===== EXCERPTED PASSAGE =====
Types of Customer Service Level Agreements
Look at these:
Interaction SLAs – when you talk to the customer, look at whether you can understand, respond, and resolve their queries.
Accessibility SLAs – what are the possible ways your customers can reach you at different times of the day – business and non-business hours.
Multi-level SLAs – some queries might be so complex that a first call resolution may not be possible. It may require multiple departments or functions to work together to resolve. That’s when these multi-level SLAs make sense, which can be invoked by the representative handling the query.
How SLA Can Delight Our Customers?
Customers don’t care how complex their query is – they want a resolution. It doesn’t matter how many teams internally will collaborate to provide a solution, and you have to commit to a resolution. Let us assume that you, as a customer service representative, have provided six hours as the resolution time, then six hours it is.
Earlier, resolving an SLA meant a lot of coordination between functions, but today, it is being handled with technology.
Let us look at an example of a multi-brand outlet. They promise an SLA. Say you buy a Television from them, the SLA is that the TV gets delivered within 24 hours, and the installation happens within the next 24 hours. The person delivering the TV is from the supply chain department of the retail outlet, and the person demonstrating and installing the TV is from the service department of the OEM. However, as a multi-brand outlet, you manage this SLA, where you don’t have too much control.
Imagine doing this without the aid of technology.
It is about a combination of technology, integrations, visibility, transparency, empowerment, coordination, and proactive communication that will allow you to manage the complex world of SLAs.
===== STORED DATA =====
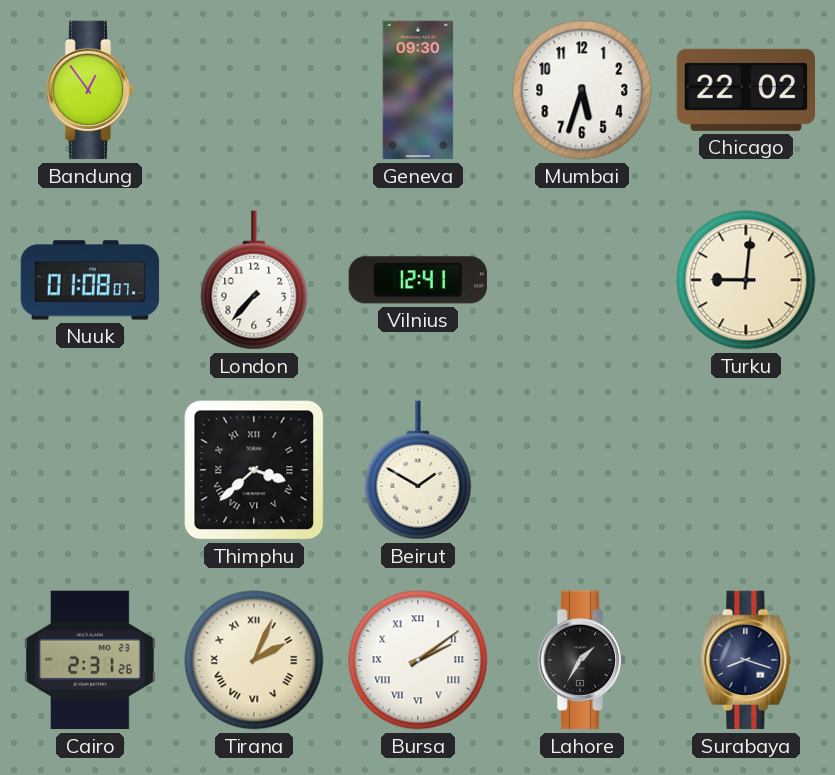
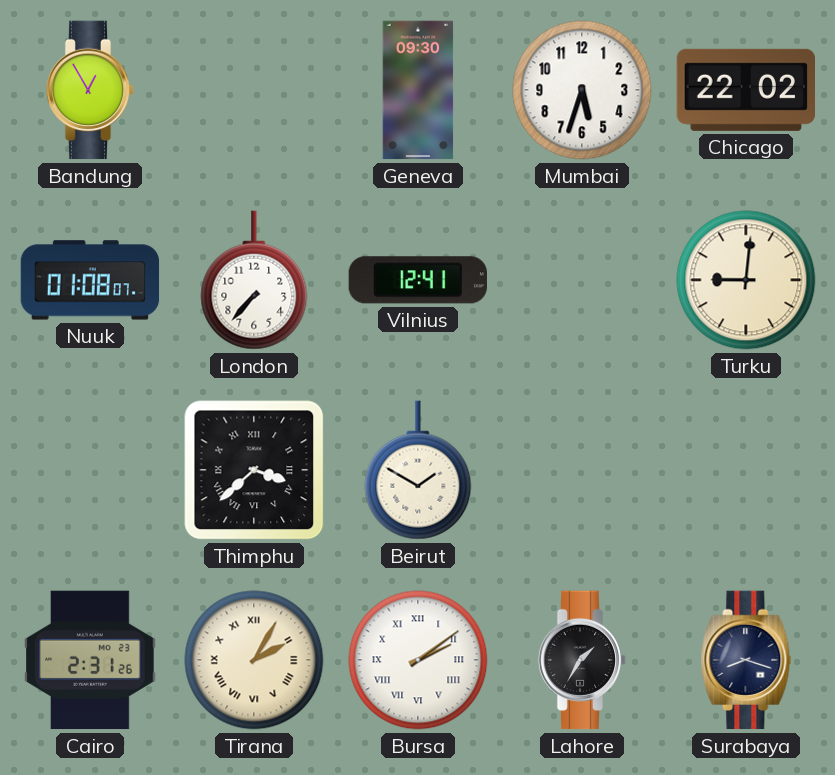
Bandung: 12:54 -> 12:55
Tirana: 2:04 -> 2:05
=====
===== STORED DATA =====
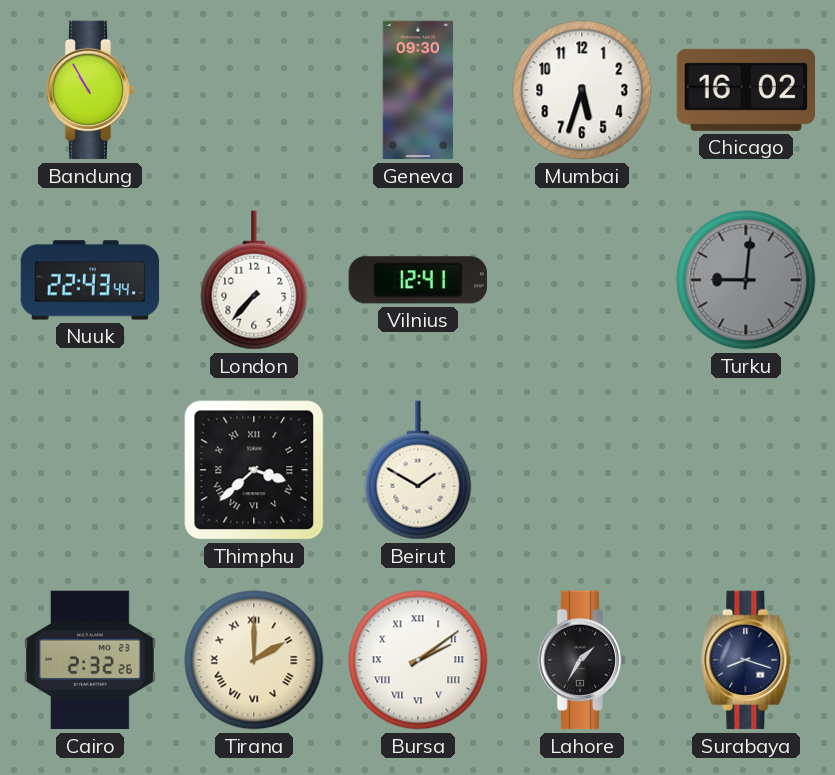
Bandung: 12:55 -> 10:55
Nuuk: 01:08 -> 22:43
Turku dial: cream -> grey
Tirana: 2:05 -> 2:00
=====
> _SET PROBLEM A_
Swap "departments" for "teams" in the stretch of the passage on service level agreements from "Accessibility SLAs –" through "Delight Our Customers?", and give that stretch again.
> _SET PROBLEM B_
Copy the stretch of records from the line containing "Bandung: 12:55 -> 10:55" through the line containing "Tirana: 2:05 -> 2:00".
The records and the passage on service level agreements come from separate, unrelated sources.

> _COMPLETE OUTPUT A_
Accessibility SLAs – what are the possible ways your customers can reach you at different times of the day – business and non-business hours.
Multi-level SLAs – some queries might be so complex that a first call resolution may not be possible. It may require multiple teams or functions to work together to resolve. That’s when these multi-level SLAs make sense, which can be invoked by the representative handling the query.
How SLA Can Delight Our Customers?

> _COMPLETE OUTPUT B_
Bandung: 12:55 -> 10:55
Nuuk: 01:08 -> 22:43
Turku dial: cream -> grey
Tirana: 2:05 -> 2:00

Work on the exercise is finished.